[Apply what you read]
1. Answer these questions about the Skipper thread:
(a) Which poster says Clampy has the spots too?
(b) What does SemioticSleep have that tank for?
(c) According to JaspersANGEL, what kind of betta is something special?
2. Reproduce the Skipper thread between "thanks! do you" and "hes so pretty!", inclusive, renaming "dorsal" to "tail".

[Document extract]
# Skipper! :)



## littlemissmiss7 (May 24, 2010)

Skipper


----------



## rlw (Mar 30, 2010)

Great color!


----------



## jeanclaudeasher (May 20, 2010)

Very pretty =)


----------



## BettaxFishxCrazy (Sep 5, 2009)

He's beautiful!


----------



## littlemissmiss7 (May 24, 2010)

thanks  ive had bettas since i was in kidergarden but i just got rly interseted in colors n types n all that


----------



## JaspersANGEL (Oct 12, 2009)

pretty! blue betta's are something special *lol*


----------



## Jayy (Dec 23, 2009)

Gorgeous betta!!


----------



## littlemissmiss7 (May 24, 2010)

thanks! do you guys see the spots on his dorsal? those just got there. well acctually i dont hink you could have noticed them from ya know normally looking at him but... if ya look close theyre there


----------



## Alienbetta1 (May 9, 2010)

Wow hes so pretty!


----------



## sjones (Apr 28, 2010)

I love the spots! Clampy has those too! So handsome!


----------



## bloo97 (Mar 6, 2010)

Ooh! Pretty fish! He looks like Bloo!


----------



## Alienbetta1 (May 9, 2010)

Love em all up!!!!


----------



## SemioticSleep (Mar 31, 2010)

I have that tank for my female betta.


----------



## loppy656 (Jul 31, 2009)

He's soooooo blue! Love it!


----------



## LightsYouOnFire (Feb 8, 2010)

very purdy


----------

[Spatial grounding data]
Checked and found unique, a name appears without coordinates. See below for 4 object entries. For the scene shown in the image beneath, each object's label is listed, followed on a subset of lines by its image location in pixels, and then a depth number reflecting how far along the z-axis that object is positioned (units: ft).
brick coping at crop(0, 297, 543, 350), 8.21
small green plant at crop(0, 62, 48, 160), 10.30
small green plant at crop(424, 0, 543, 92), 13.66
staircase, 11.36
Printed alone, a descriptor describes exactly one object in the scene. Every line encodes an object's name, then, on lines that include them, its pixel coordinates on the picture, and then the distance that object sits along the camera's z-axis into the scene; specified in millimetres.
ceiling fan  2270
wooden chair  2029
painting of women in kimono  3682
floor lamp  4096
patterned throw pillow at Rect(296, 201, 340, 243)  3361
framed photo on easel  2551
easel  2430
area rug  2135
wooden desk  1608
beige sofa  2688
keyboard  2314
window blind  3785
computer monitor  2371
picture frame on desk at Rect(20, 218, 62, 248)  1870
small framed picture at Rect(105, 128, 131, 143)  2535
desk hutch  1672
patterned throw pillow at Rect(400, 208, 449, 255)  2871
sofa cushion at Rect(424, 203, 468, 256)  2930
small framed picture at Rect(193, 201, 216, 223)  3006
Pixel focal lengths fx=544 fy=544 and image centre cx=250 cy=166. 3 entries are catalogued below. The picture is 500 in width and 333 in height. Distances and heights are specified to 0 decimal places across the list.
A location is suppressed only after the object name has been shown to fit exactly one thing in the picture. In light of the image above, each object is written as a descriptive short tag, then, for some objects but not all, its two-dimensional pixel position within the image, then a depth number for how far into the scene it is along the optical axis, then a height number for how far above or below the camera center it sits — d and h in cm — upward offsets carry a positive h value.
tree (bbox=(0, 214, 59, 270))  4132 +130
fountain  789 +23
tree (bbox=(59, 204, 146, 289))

[Responses]
1.
(a) sjones
(b) A female betta
(c) Blue betta's

2.
thanks! do you guys see the spots on his tail? those just got there. well acctually i dont hink you could have noticed them from ya know normally looking at him but... if ya look close theyre there


----------



## Alienbetta1 (May 9, 2010)

Wow hes so pretty!